# This is clever: Pressy lets you control Android phones by clicking a button



## editor (Aug 30, 2013)

It's currently a kickstarter project (but funded) and the idea seems very smart to me:









> Pressy transforms your headphone jack on almost any Android smartphone, and turns it into a powerful button that can be highly customized into a useful array of different shortcuts. From instantly snapping a picture in a half a second, launching your LED flashlight app, calling specific people like a parent or the wife and more


Example uses: 


> • One short Click to toggle your flashlight
> • One long Click to toggle your phone in and out of silent mode
> • Double-Click to snap a photo





> They even have a little case for Pressy that sits on a key-chain so you don’t lose it when you want to actually use the headphone jack. Oh, and their companion app will work with those headphones and the clicker (if supported) to do the same functions. Pretty neat right?
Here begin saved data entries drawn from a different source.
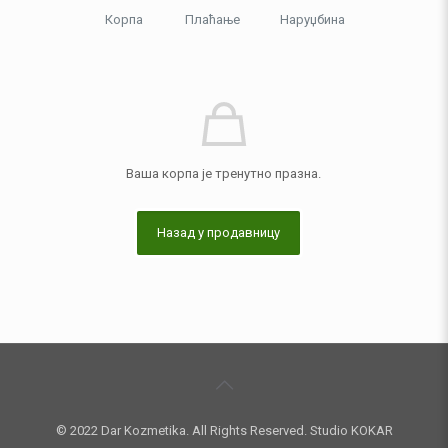
Корпа
Плаћање
Наруџбина
Ваша корпа је тренутно празна.
Назад у продавницу
© 2022 Dar Kozmetika. All Rights Reserved. Studio KOKAR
http://cloud.feedly.com/#category/android


----------



## Fez909 (Aug 30, 2013)

I saw that. Not feeling it.

Everything it does can be accomplished by Tasker. Maybe good for those who find Tasker a bit daunting, but it's not for me.


----------



## editor (Aug 30, 2013)

Fez909 said:


> I saw that. Not feeling it.
> 
> Everything it does can be accomplished by Tasker. Maybe good for those who find Tasker a bit daunting, but it's not for me.


Tasker has got a HIDEOUS interface. It's horribly complex and a nightmare to figure out. I think I'd prefer a simple button/headphone control ta.


----------



## Fez909 (Aug 30, 2013)

editor said:


> Tasker has got a HIDEOUS interface. It's horribly complex and a nightmare to figure out. I think I'd prefer a simple button/headphone control ta.


 
That's pretty much what I said, although I didn't have someone as techy as you in mind when I said it


----------



## Mrak (Aug 30, 2013)

This is a bit meh. It's a solution to non-existent problem ("I'm so busy I can't be bothered to actually turn my phone on silent by holding down the volume button") that actually gets in the way of one of the phones functions (headphones). But more power to the people who will make money from it, and those who will hand it over.


----------